**Assignment:** Rewrite the text of the rows below, replacing "1 Woche" with "2 Wochen" and keeping everything else unchanged. Leave the pictures out.

**Study material:**
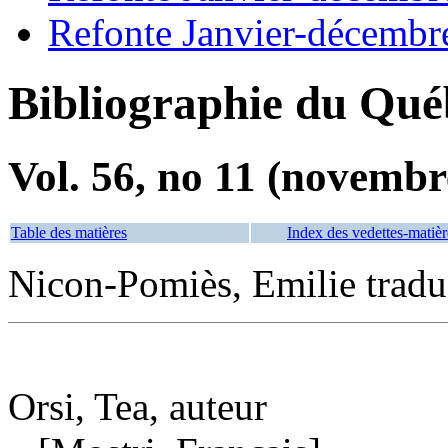
Refonte Janvier-décembr
Bibliographie du Qué
Vol. 56, no 11 (novembr
Table des matières
Index des vedettes-matièr
Nicon-Pomiès, Emilie tradu
Orsi, Tea, auteur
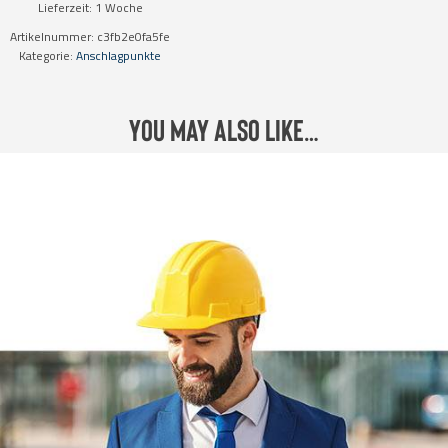
Lieferzeit:
1 Woche
Artikelnummer:
c3fb2e0fa5fe
Kategorie:
Anschlagpunkte
You may also like…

**Task response:**
Refonte Janvier-décembr
Bibliographie du Qué
Vol. 56, no 11 (novembr
Table des matières
Index des vedettes-matièr
Nicon-Pomiès, Emilie tradu
Orsi, Tea, auteur
Lieferzeit:
2 Wochen
Artikelnummer:
c3fb2e0fa5fe
Kategorie:
Anschlagpunkte
You may also like…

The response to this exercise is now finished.